Even on the range or on the maneuver field what does this fire amount to?

In fire at command, on the range, all the men in the two ranks come to the firing position simultaneously, everybody is perfectly quiet. Men in the front rank consequently are not deranged by their neighbors. Men in the second rank are in the same situation. The first rank being set and motionless they can aim through the openings without more annoyance than those in the first rank.

Fire being executed at command, simultaneously, no weapon is deranged at the moment of firing by the movements of the men. All conditions are entirely favorable to this kind of fire. Also as the fire is ordered with skill and coolness by an officer who has perfectly aligned his men (a thing rare even on the drill ground) it gives percentage results greater than that of fire at will executed with the minutest precautions, results that are sometimes astonishing.

But fire at command, from the extreme coolness that it demands of all, of the officer certainly more than of the soldier, is impracticable before the enemy except under exceptional circumstances of picked officers, picked men, ground, distance, safety, etc. Even in maneuvers its execution is farcical. There is not an organization in which the soldiers do not hurry the command to fire in that the officers are so afraid that their men will anticipate the command that they give it as rapidly as possible, while the pieces are hardly in firing position, often while they are still in motion.

The prescription that the command to fire be not given until about three seconds after coming to the firing position may give good results in the face of range targets. But it is not wise to believe that men will wait thus for long in the face of the enemy.

It is useless to speak of the use of the sight-leaf before the enemy, in fire attempted by the same officers and men who are so utterly lacking, even on the maneuver ground. We have seen a firing instructor, an officer of coolness and assurance, who on the range had fired trial shots every day for a month, after this month of daily practice fire four trial shots at a six hundred meter range with the sight leaf at point blank.

Let us not pay too much attention to those who in military matters base everything on the weapon and unhesitating assume that the man serving it will adopt the usage provided and ordered in their regulations. The fighting man is flesh and blood. He is both body and soul; and strong as the soul may often be it cannot so dominate the body that there is no revolt of the flesh, no mental disturbance, in the face of destruction. Let us learn to distrust mathematics and material dynamics as applied to battle principles. We shall learn to beware of the illusions drawn from the range and the maneuver field.

There experience is with the calm, settled, unfatigued, attentive, obedient soldier, with an intelligent and tractable man instrument in short. And not with the nervous, easily swayed, moved, troubled, distrait, excited, restless being, not even under self-control, who is the fighting man from general to private. There are strong men, exceptions, but they are rare.

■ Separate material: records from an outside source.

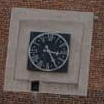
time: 3:25
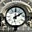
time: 1:59
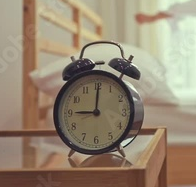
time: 9:00
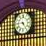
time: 4:45
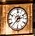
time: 2:36
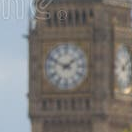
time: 1:49
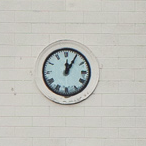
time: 12:05
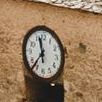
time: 11:36
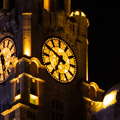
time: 6:50
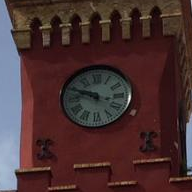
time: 9:48
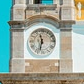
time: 11:32
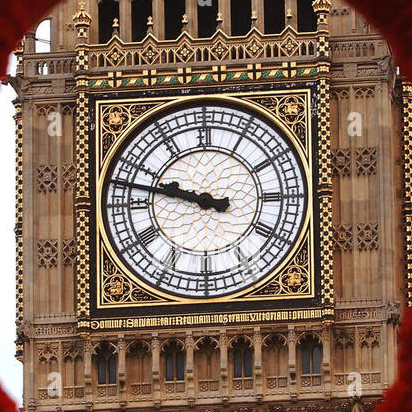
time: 9:47
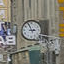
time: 2:56
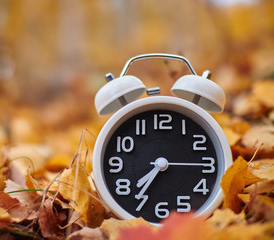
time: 7:36
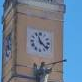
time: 11:21
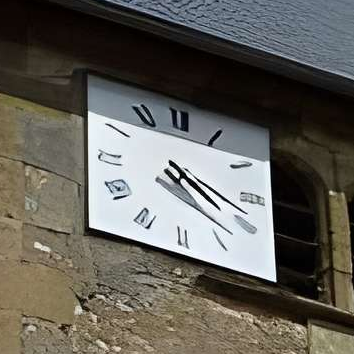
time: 4:18
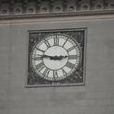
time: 2:46
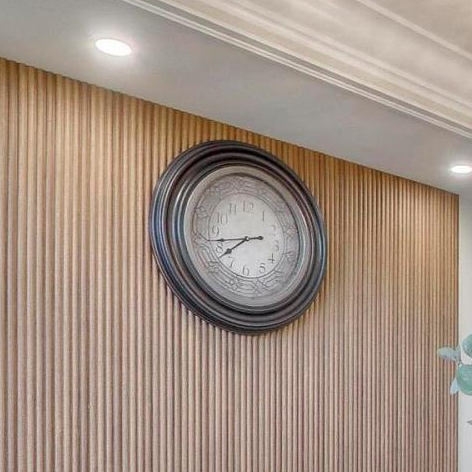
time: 8:39
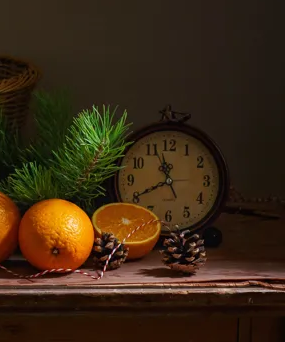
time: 11:40
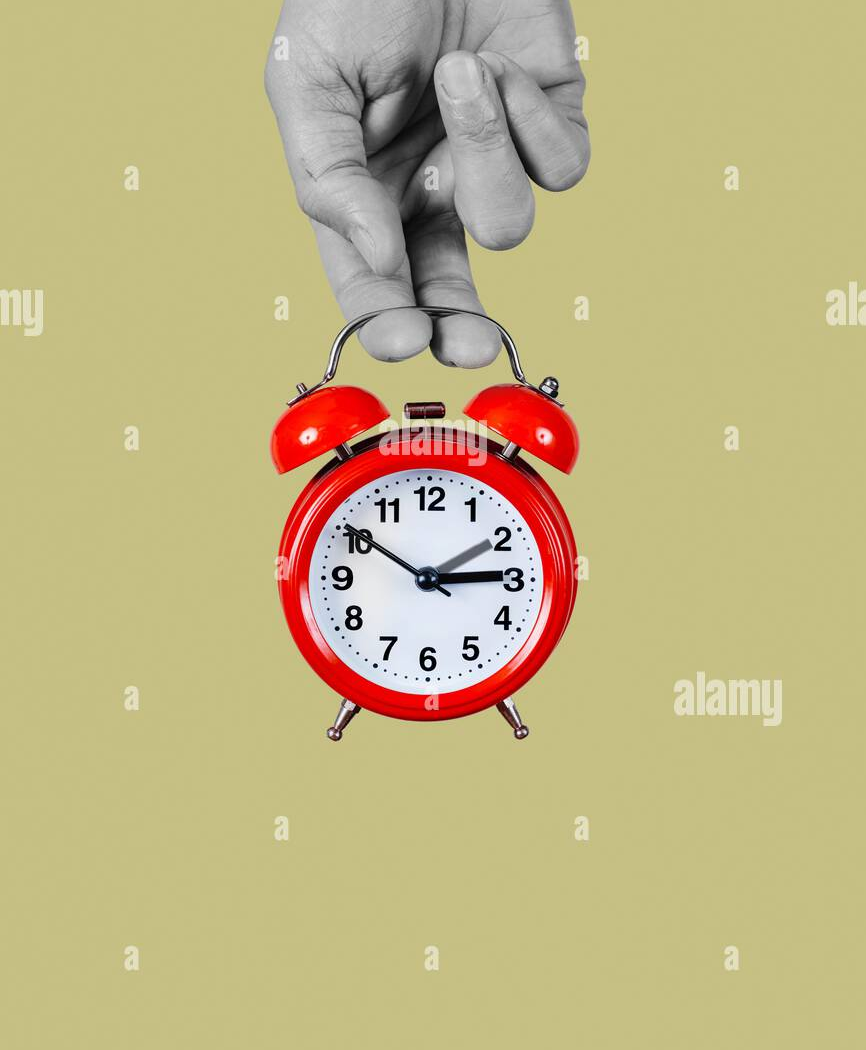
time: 2:50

These illusions nevertheless, stubborn and persistent, always repair the next day the most damaging injuries inflicted on them by reality. Their least dangerous effect is to lead to prescribing the impracticable, as if ordering the impracticable were not really an attack on discipline, and did not result in disconcerting officers and men by the unexpected and by surprise at the contrast between battle and the theories of peace-time training.